▸ Verifique a compreensão:
• 1. Segundo o excerto, até que horas funciona a maioria dos centros de saúde?
• 2. Cite o trecho do excerto que começa em "A situação atual" e continua até "profissionais de saúde.".
• 3. Reescreva de forma mais breve o parágrafo do excerto que começa por "Mas existem outros problemas no SNS", mantendo os factos principais.

== Excerto

A incapacidade de atuar, conhecendo como seria a evolução do envelhecimento da população com o objetivo de dotar os Centros de Saúde de mais profissionais, nomeadamente enfermeiros para possibilitar cuidar em casa ao invés da institucionalização de pessoas, é outro exemplo.

A contínua suborçamentação, as cativações, a centralização das decisões, as dívidas acumuladas, o desinvestimento nos equipamentos, entre outros, são fatores que fragilizam o SNS.

A situação atual do SNS só pode ser justificada pela opção dos sucessivos governos em manter uma política de transferência de dinheiro público para o setor privado e social.

É disso exemplo a entrega da vacinação contra a gripe e a COVID-19 dos maiores de 60 anos às farmácias. O valor a pagar pelo SNS a estas instituições privadas pode chegar aos 11 milhões de euros! É inaceitável porquanto foi o SNS que vacinou os portugueses durante a pandemia, atingindo uma taxa de cobertura celebrada nacional e internacionalmente.      

Mas existem outros problemas no SNS. Desde logo a gestão das instituições, cujas administrações deveriam ser eleitas e, porque nomeadas, consideram ter mais deveres perante quem os nomeou. Falha a democracia institucional. A gestão é hoje menos participada e imposta de cima para baixo, sem a participação dos profissionais de saúde.

A acessibilidade. Sendo, talvez, o problema que mais queixas gera, a dificuldade na acessibilidade não acontece só pela falta de recursos humanos em algumas áreas ou domínios. Acontece porque os centros de saúde, na sua maioria, apenas funcionam até às 20 horas e estão encerrados aos fins-de-semana; acontece porque ninguém controla (ou quer controlar) a forma como muitas vezes são geradas as listas de espera para consultas ou intervenções cirúrgicas. Como se explica que no programa de recuperação de listas de espera seja possível fazer 10 a 20 cirurgias de uma determinada especialidade e fora desse programa apenas 2, 3 ou 5… ou, que se adquira tecnologia de ponta para habilitar este ou aquele hospital para fazer exames complementares de diagnóstico e, ainda assim, os doentes sejam enviados para o setor privado para os fazer.

O funcionamento porque, por exemplo, é inaceitável que não existam sistemas informáticos comuns a centros de saúde e hospitais, e, em algumas destas instituições, não exista sequer cobertura de rede suficiente. Sim, porque a fibra ótica está muito longe de cobrir todo o território nacional pondo em causa o recurso à telemedicina e à celeridade de respostas. É a equidade e a coesão territorial que continua a faltar. É a teimosia do trabalho por listas de utentes ao invés de área geográfica que duplica recursos na mesma casa, no mesmo prédio, na mesma rua.

====
== Registos de dados

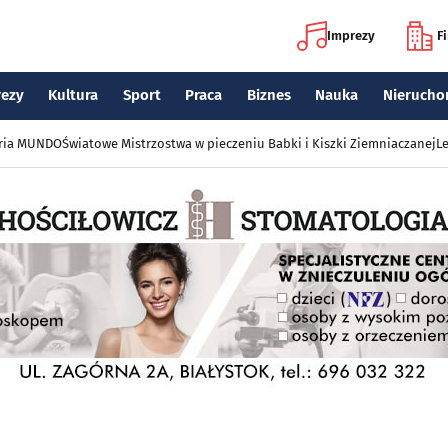
Imprezy
F
rezy
Kultura
Sport
Praca
Biznes
Nauka
Nierucho
eria MUNDO
Światowe Mistrzostwa w pieczeniu Babki i Kiszki Ziemniaczanej
Le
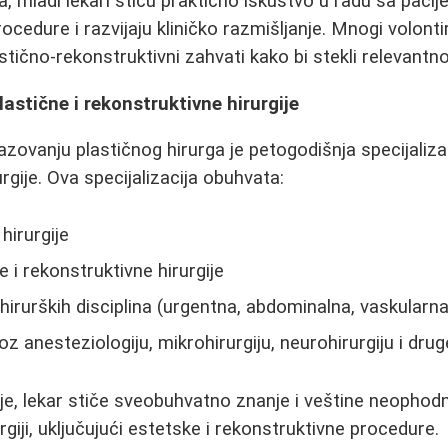
 mladi lekari stiču praktično iskustvo u radu sa pacij
cedure i razvijaju kliničko razmišljanje. Mnogi volonti
stično-rekonstruktivni zahvati kako bi stekli relevantn
plastične i rekonstruktivne hirurgije
zovanju plastičnog hirurga je petogodišnja specijalizaci
rgije. Ova specijalizacija obuhvata:
hirurgije
 i rekonstruktivne hirurgije
irurških disciplina (urgentna, abdominalna, vaskularna 
oz anesteziologiju, mikrohirurgiju, neurohirurgiju i dru
je, lekar stiče sveobuhvatno znanje i veštine neopho
urgiji, uključujući estetske i rekonstruktivne procedure.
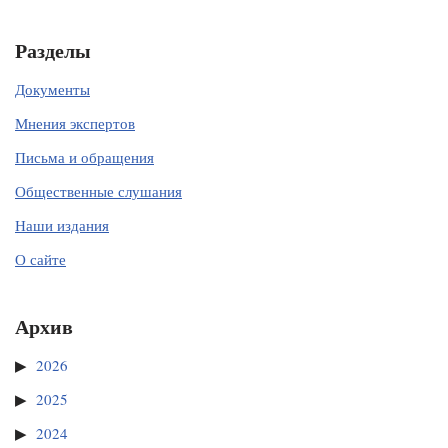
Разделы
Документы
Мнения экспертов
Письма и обращения
Общественные слушания
Наши издания
О сайте
Архив
2026
2025
2024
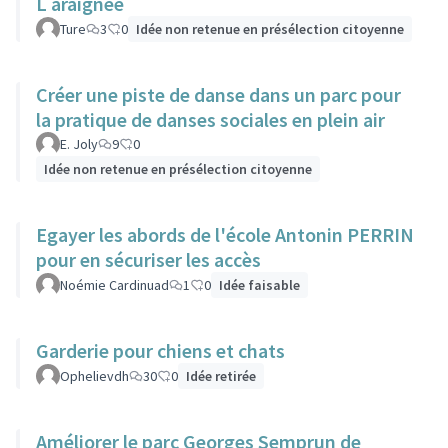
L araignée
Ture
3
0
Idée non retenue en présélection citoyenne
Créer une piste de danse dans un parc pour
la pratique de danses sociales en plein air
E. Joly
9
0
Idée non retenue en présélection citoyenne
Egayer les abords de l'école Antonin PERRIN
pour en sécuriser les accès
Noémie Cardinuad
1
0
Idée faisable
Garderie pour chiens et chats
Ophelievdh
30
0
Idée retirée
Améliorer le parc Georges Semprun de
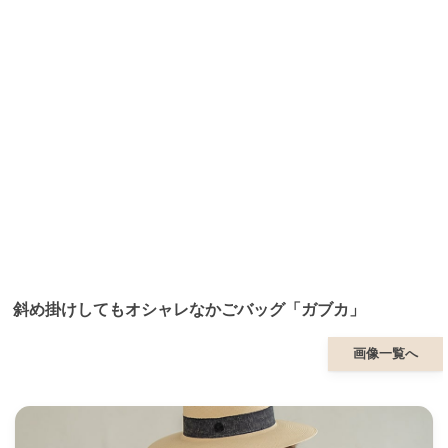
斜め掛けしてもオシャレなかごバッグ「ガブカ」
画像一覧へ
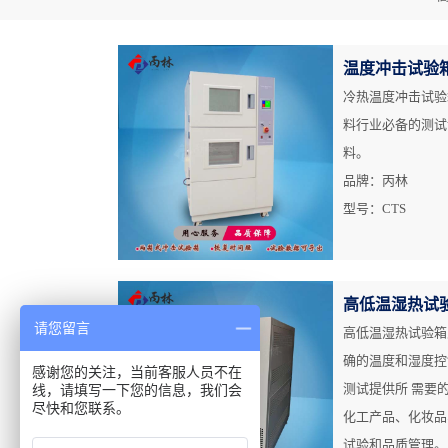
温度冲击试验
冷热温度冲击试验
料行业必备的测试
料。
品牌：丙林
型号：CTS
高低温湿热试
请您留言
高低温湿热试验箱
确的温度和湿度控
感谢您的关注，当前客服人员不在
测试提供所 需要
线，请填写一下您的信息，我们会
尽快和您联系。
化工产品、化妆品
试验和品质管理。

====

▸ Respostas:
• 1. Até às 20 horas.

• 2.
A situação atual do SNS só pode ser justificada pela opção dos sucessivos governos em manter uma política de transferência de dinheiro público para o setor privado e social.

É disso exemplo a entrega da vacinação contra a gripe e a COVID-19 dos maiores de 60 anos às farmácias. O valor a pagar pelo SNS a estas instituições privadas pode chegar aos 11 milhões de euros! É inaceitável porquanto foi o SNS que vacinou os portugueses durante a pandemia, atingindo uma taxa de cobertura celebrada nacional e internacionalmente.      

Mas existem outros problemas no SNS. Desde logo a gestão das instituições, cujas administrações deveriam ser eleitas e, porque nomeadas, consideram ter mais deveres perante quem os nomeou. Falha a democracia institucional. A gestão é hoje menos participada e imposta de cima para baixo, sem a participação dos profissionais de saúde.

• 3. Outro problema do SNS é a gestão das instituições. As administrações são nomeadas em vez de eleitas e, por isso, sentem ter mais deveres perante quem as nomeou, o que faz falhar a democracia institucional. A gestão é hoje menos participada e é imposta de cima para baixo, sem a participação dos profissionais de saúde.